Work item
Please retype the entries below word for word, passing over every picture.
(Extracted data)
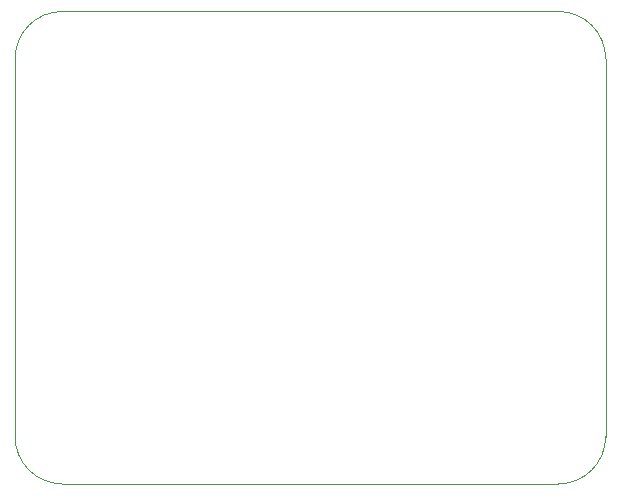
<source format=gbr>
%TF.GenerationSoftware,KiCad,Pcbnew,9.0.3*%
%TF.CreationDate,2026-01-13T18:55:34-07:00*%
%TF.ProjectId,pocket-heat-lab,706f636b-6574-42d6-9865-61742d6c6162,rev?*%
%TF.SameCoordinates,Original*%
%TF.FileFunction,Profile,NP*%
%FSLAX46Y46*%
G04 Gerber Fmt 4.6, Leading zero omitted, Abs format (unit mm)*
G04 Created by KiCad (PCBNEW 9.0.3) date 2026-01-13 18:55:34*
%MOMM*%
%LPD*%
G01*
G04 APERTURE LIST*
%TA.AperFunction,Profile*%
%ADD10C,0.050000*%
%TD*%
G04 APERTURE END LIST*
D10*
X100000000Y-64000000D02*
G75*
G02*
X104000000Y-60000000I4000000J0D01*
G01*
X150000000Y-64000000D02*
X150000000Y-96000000D01*
X100000000Y-64000000D02*
X100000000Y-96000000D01*
X104000000Y-100000000D02*
X146000000Y-100000000D01*
X104000000Y-60000000D02*
X146000000Y-60000000D01*
X146000000Y-60000000D02*
G75*
G02*
X150000000Y-64000000I0J-4000000D01*
G01*
X104000000Y-100000000D02*
G75*
G02*
X100000000Y-96000000I0J4000000D01*
G01*
X150000000Y-96000000D02*
G75*
G02*
X146000000Y-100000000I-4000000J0D01*
G01*
M02*

</source>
(End Extracted data)
Response box
<source format=gbr>
%TF.GenerationSoftware,KiCad,Pcbnew,9.0.3*%
%TF.CreationDate,2026-01-13T18:55:34-07:00*%
%TF.ProjectId,pocket-heat-lab,706f636b-6574-42d6-9865-61742d6c6162,rev?*%
%TF.SameCoordinates,Original*%
%TF.FileFunction,Profile,NP*%
%FSLAX46Y46*%
G04 Gerber Fmt 4.6, Leading zero omitted, Abs format (unit mm)*
G04 Created by KiCad (PCBNEW 9.0.3) date 2026-01-13 18:55:34*
%MOMM*%
%LPD*%
G01*
G04 APERTURE LIST*
%TA.AperFunction,Profile*%
%ADD10C,0.050000*%
%TD*%
G04 APERTURE END LIST*
D10*
X100000000Y-64000000D02*
G75*
G02*
X104000000Y-60000000I4000000J0D01*
G01*
X150000000Y-64000000D02*
X150000000Y-96000000D01*
X100000000Y-64000000D02*
X100000000Y-96000000D01*
X104000000Y-100000000D02*
X146000000Y-100000000D01*
X104000000Y-60000000D02*
X146000000Y-60000000D01*
X146000000Y-60000000D02*
G75*
G02*
X150000000Y-64000000I0J-4000000D01*
G01*
X104000000Y-100000000D02*
G75*
G02*
X100000000Y-96000000I0J4000000D01*
G01*
X150000000Y-96000000D02*
G75*
G02*
X146000000Y-100000000I-4000000J0D01*
G01*
M02*

</source>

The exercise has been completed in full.